The two most eagerly awaited rent arrears cases of recent years are set to hit the Court of Appeal next week.
The court is scheduled to hear the appeals of London Trocadero (2015) LLP v Picturehouse Cinemas Ltd and others [2021] EWHC 2591 (Ch); [2021] EGLR 43 and Bank of New York Mellon (International) Ltd v Cine-UK Ltd and other appeals [2021] EWHC 1013 (QB); [2021] EGLR 26, two important cases about the effect of the coronavirus pandemic on commercial rents. The hearing is set for 21 June.
The Picturehouse case is brought by the landlords of the iconic Trocadero Centre in London’s Piccadilly Circus. It is the location of Picturehouse’s flagship cinema, Picturehouse Central.
According to court documents, Picturehouse stopped paying rent in June 2020, arguing that it was “uncommercial” to make the payments during periods when ithe premises cannot be used to screen films. At a hearing last year, the cinema chain’s lawyers argued that the ability to use the venue as a cinema was “fundamental to the basis of the lease”.
However, in his judgment, handed down in September, High Court judge Mr Justice Vos disagreed, leaving the chain liable for almost £3m in rent arrears.

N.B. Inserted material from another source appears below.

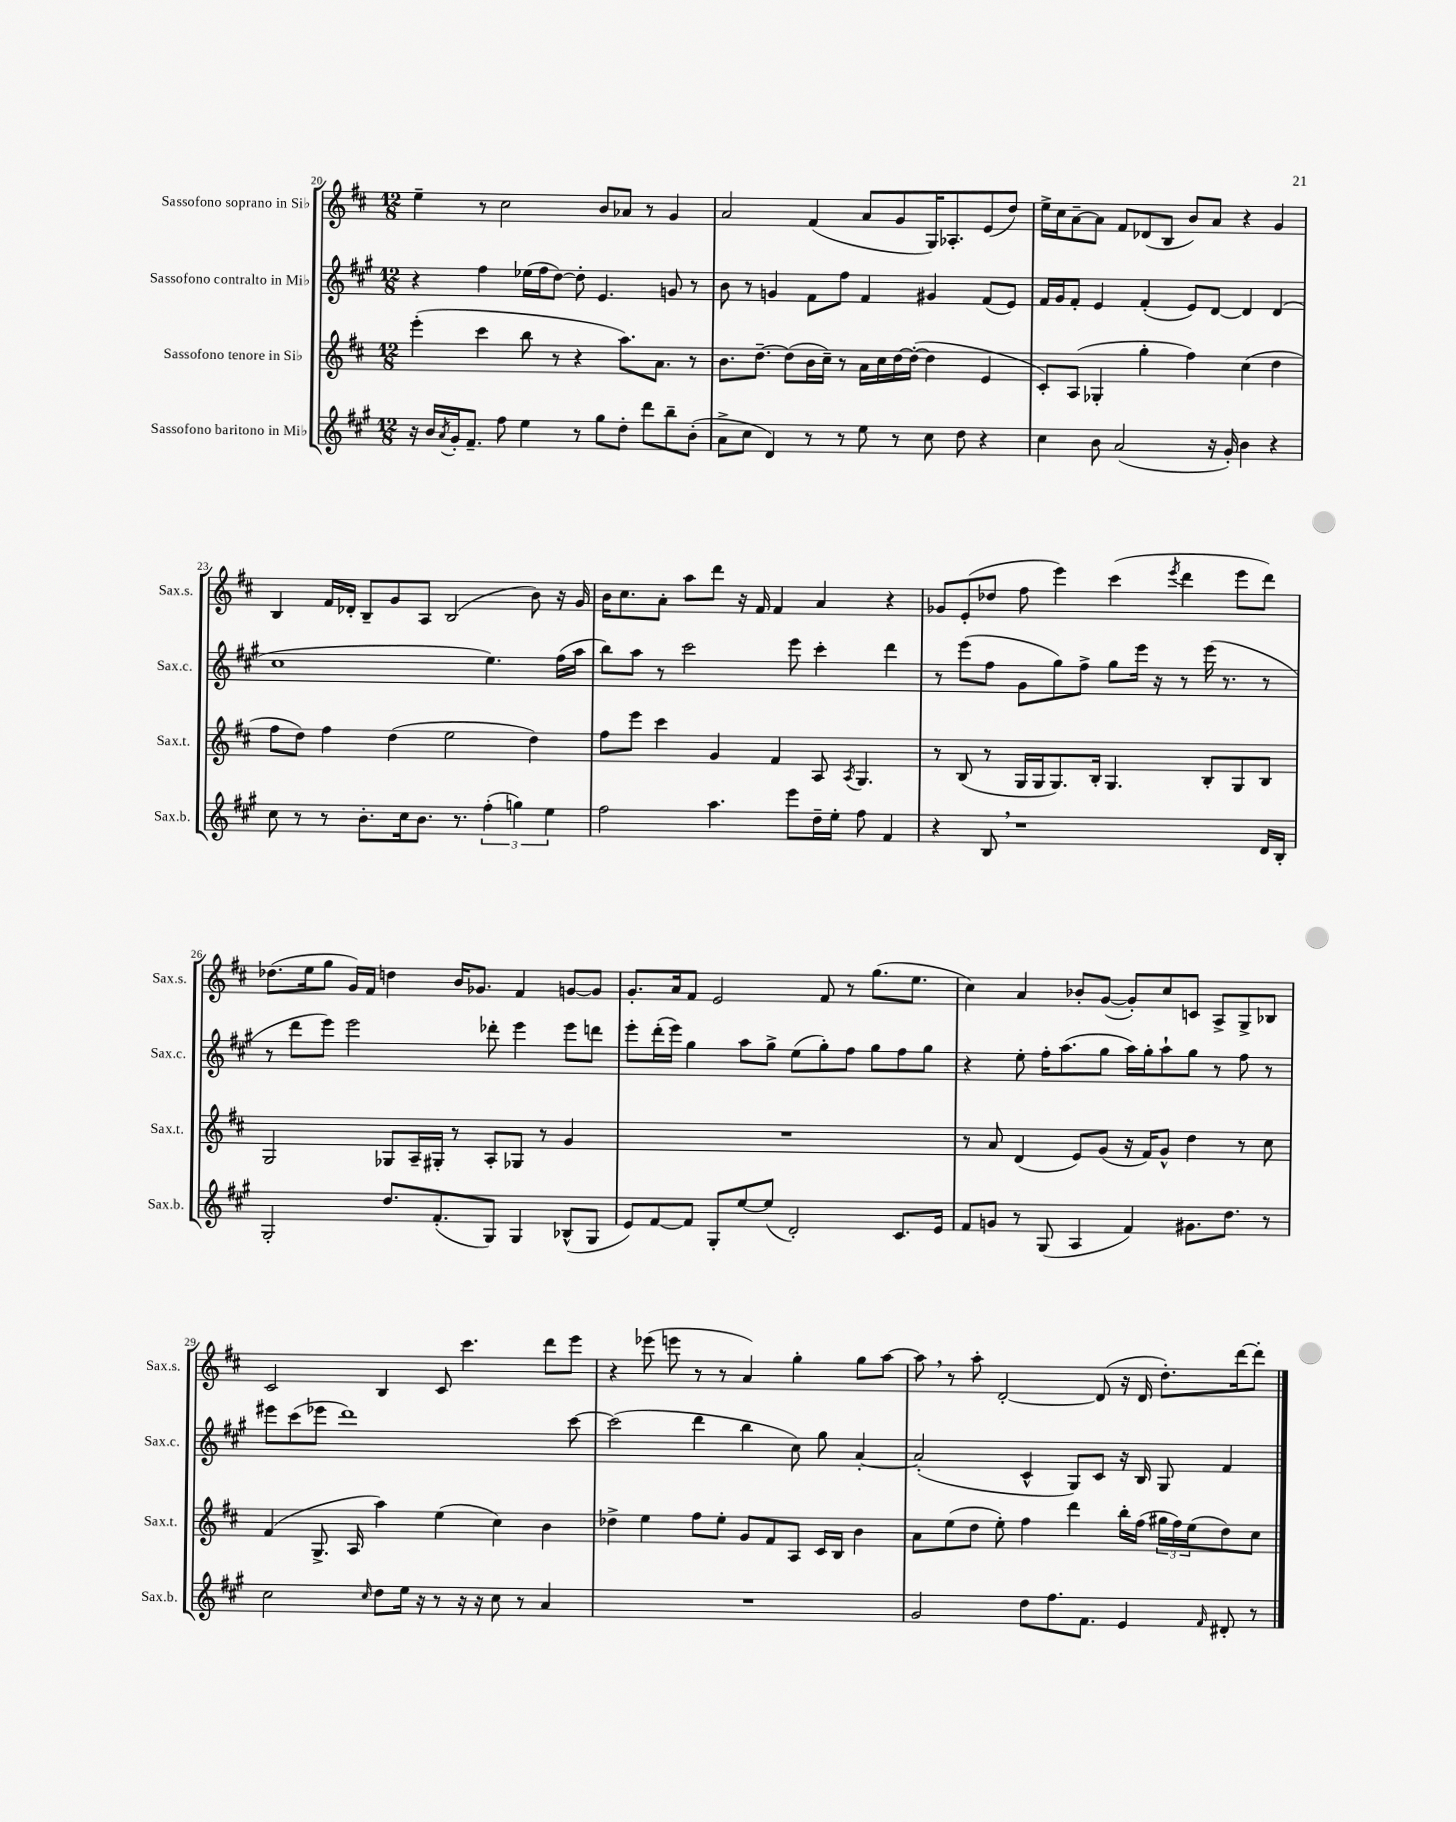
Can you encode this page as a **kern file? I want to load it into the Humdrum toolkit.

He said that case law supports a “long-standing principle that an inability of a tenant to use premises for the purposes intended at the time the lease was granted will not provide a defence to a claim for the payment of rent”.
Even so, he added that “there can be no general rule”, and “each case will depend on its own facts”.
The BNY Mellon case is another landlord-friendly judgment in which landlord BNY Mellon sought summary judgment against three tenants, all of whom are household names, over their refusal to pay rent during coronavirus lockdowns.
The tenants were Cine-UK, Mecca Bingo and Sports Direct. All of them had their ability to trade impeded by the government-imposed Covid-19 lockdowns and had failed to pay their rent, arguing that the leases had been “temporarily frustrated”.
The High Court rejected their arguments and told them to pay up.
The tenants in both cases sought permission to appeal, and their arguments will be heard together next week.
“The case is being closely watched by landlords and tenants alike as the impact of the pandemic lives on in the commercial property sector,” said Emma Preece, a property lawyer at Charles Russell Speechlys LLP.
While the cases, when heard at the High Court, were about the individual circumstances of the claimants, the Court of Appeal’s decision to hear the cases together “gives the courts the opportunity to align their approach to pandemic arrears with the government’s protective measures which have been introduced since the original court decisions,” she said.
Even so, in both cases the landlord won summary judgment, which means that the judges ruled the tenants had no real prospect for success.
As a result, a victory for the tenants would be “quite a significant U-turn” by the courts, she said.